# DATA PROVIDED
+ + +

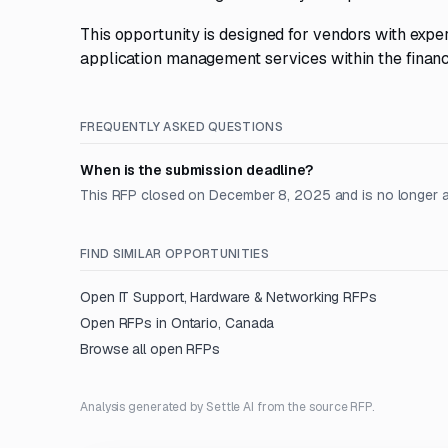
This opportunity is designed for vendors with exp
application management services within the financi
FREQUENTLY ASKED QUESTIONS
When is the submission deadline?
This RFP closed on December 8, 2025 and is no longer 
FIND SIMILAR OPPORTUNITIES
Open
IT Support, Hardware & Networking
RFPs
Open RFPs in
Ontario, Canada
Browse all open RFPs
Analysis generated by Settle AI from the source RFP.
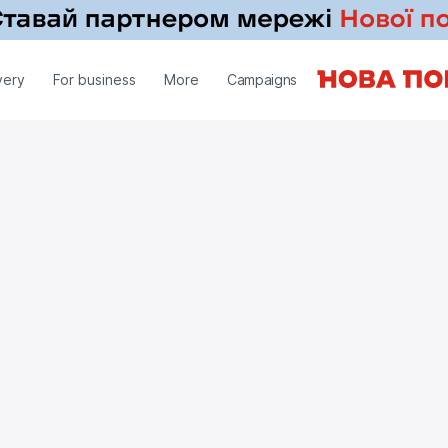
very
For business
More
Campaigns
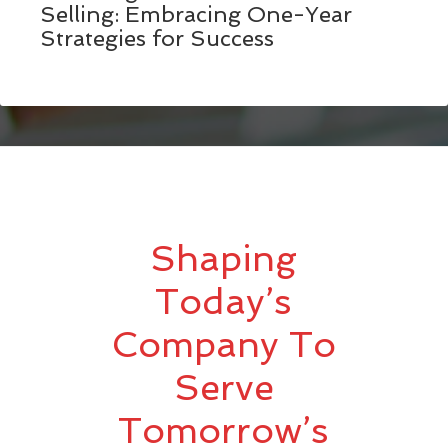
Selling: Embracing One-Year
Strategies for Success
Shaping
Today’s
Company To
Serve
Tomorrow’s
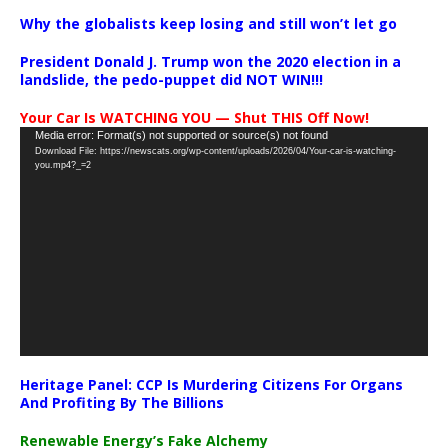
Why the globalists keep losing and still won’t let go
President Donald J. Trump won the 2020 election in a
landslide, the pedo-puppet did NOT WIN!!!
Your Car Is WATCHING YOU — Shut THIS Off Now!
Video
Media error: Format(s) not supported or source(s) not found
Download File: https://newscats.org/wp-content/uploads/2026/04/Your-car-is-watching-
Player
you.mp4?_=2
Heritage Panel: CCP Is Murdering Citizens For Organs
And Profiting By The Billions
Renewable Energy’s Fake Alchemy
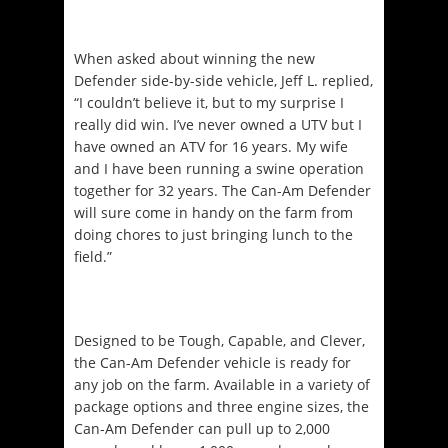
When asked about winning the new
Defender side-by-side vehicle, Jeff L. replied,
“I couldn’t believe it, but to my surprise I
really did win. I’ve never owned a UTV but I
have owned an ATV for 16 years. My wife
and I have been running a swine operation
together for 32 years. The Can-Am Defender
will sure come in handy on the farm from
doing chores to just bringing lunch to the
field.”
Designed to be Tough, Capable, and Clever,
the Can-Am Defender vehicle is ready for
any job on the farm. Available in a variety of
package options and three engine sizes, the
Can-Am Defender can pull up to 2,000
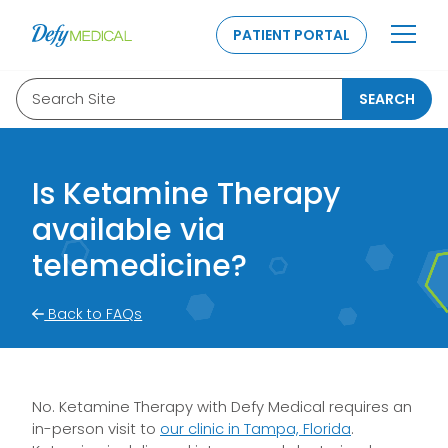
SKIP TO CONTENT
PATIENT PORTAL
Search Site
SEARCH
Is Ketamine Therapy
available via
telemedicine?
Back to FAQs
No. Ketamine Therapy with Defy Medical requires an
in-person visit to
our clinic in Tampa, Florida
.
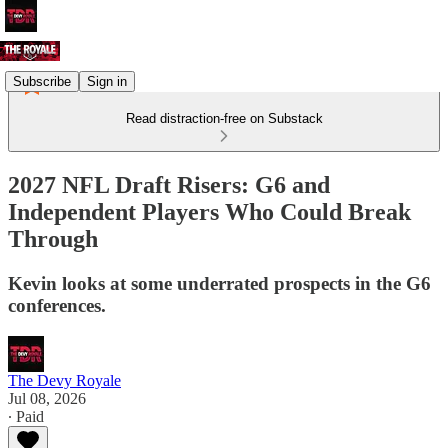
Subscribe
Sign in
Read distraction-free on Substack
2027 NFL Draft Risers: G6 and
Independent Players Who Could Break
Through
Kevin looks at some underrated prospects in the G6
conferences.
The Devy Royale
Jul 08, 2026
∙ Paid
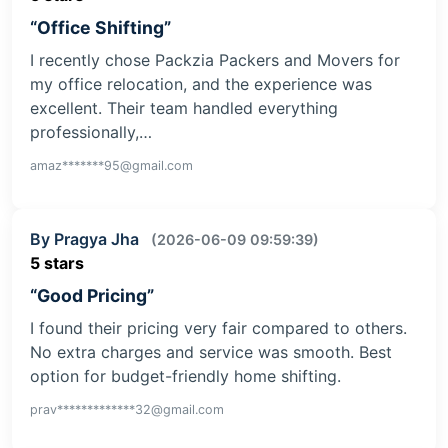
“Office Shifting”
I recently chose Packzia Packers and Movers for
my office relocation, and the experience was
excellent. Their team handled everything
professionally,…
amaz*******95@gmail.com
By Pragya Jha
(2026-06-09 09:59:39)
5 stars
“Good Pricing”
I found their pricing very fair compared to others.
No extra charges and service was smooth. Best
option for budget-friendly home shifting.
prav*************32@gmail.com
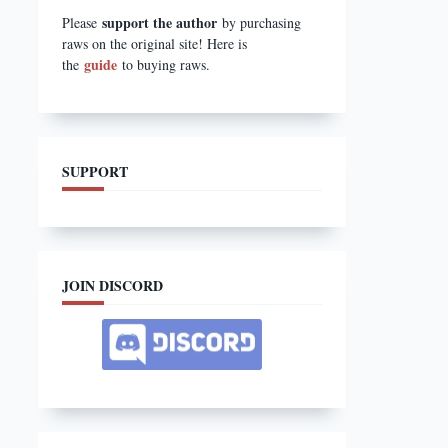
support the author
Please
by purchasing
raws on the original site! Here is
guide
the
to buying raws.
SUPPORT
JOIN DISCORD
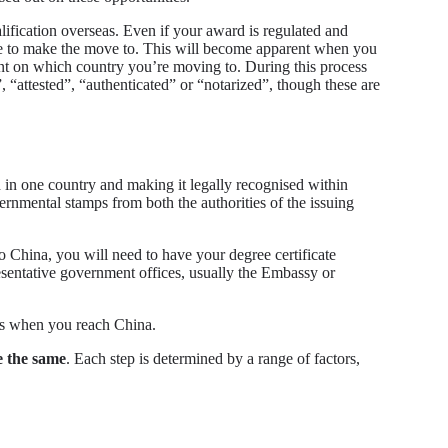
lification overseas. Even if your award is regulated and
like to make the move to. This will become apparent when you
ent on which country you’re moving to. During this process
”, “attested”, “authenticated” or “notarized”, though these are
ed in one country and making it legally recognised within
vernmental stamps from both the authorities of the issuing
o China, you will need to have your degree certificate
sentative government offices, usually the Embassy or
ses when you reach China.
re the same
. Each step is determined by a range of factors,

+ + +

Transcribe verbatim the text from the line containing "When asked about winning the new" through the line containing "JOIN DISCORD", including both of those lines. Leave the pictures out.

When asked about winning the new
Defender side-by-side vehicle, Jeff L. replied,
“I couldn’t believe it, but to my surprise I
really did win. I’ve never owned a UTV but I
have owned an ATV for 16 years. My wife
and I have been running a swine operation
together for 32 years. The Can-Am Defender
will sure come in handy on the farm from
doing chores to just bringing lunch to the
field.”
Designed to be Tough, Capable, and Clever,
the Can-Am Defender vehicle is ready for
any job on the farm. Available in a variety of
package options and three engine sizes, the
Can-Am Defender can pull up to 2,000
SKIP TO CONTENT
PATIENT PORTAL
Search Site
SEARCH
Is Ketamine Therapy
available via
telemedicine?
Back to FAQs
No. Ketamine Therapy with Defy Medical requires an
in-person visit to
our clinic in Tampa, Florida
.
Subscribe
Sign in
Read distraction-free on Substack
2027 NFL Draft Risers: G6 and
Independent Players Who Could Break
Through
Kevin looks at some underrated prospects in the G6
conferences.
The Devy Royale
Jul 08, 2026
∙ Paid
“Office Shifting”
I recently chose Packzia Packers and Movers for
my office relocation, and the experience was
excellent. Their team handled everything
professionally,…
amaz*******95@gmail.com
By Pragya Jha
(2026-06-09 09:59:39)
5 stars
“Good Pricing”
I found their pricing very fair compared to others.
No extra charges and service was smooth. Best
option for budget-friendly home shifting.
prav*************32@gmail.com
support the author
Please
by purchasing
raws on the original site! Here is
guide
the
to buying raws.
SUPPORT
JOIN DISCORD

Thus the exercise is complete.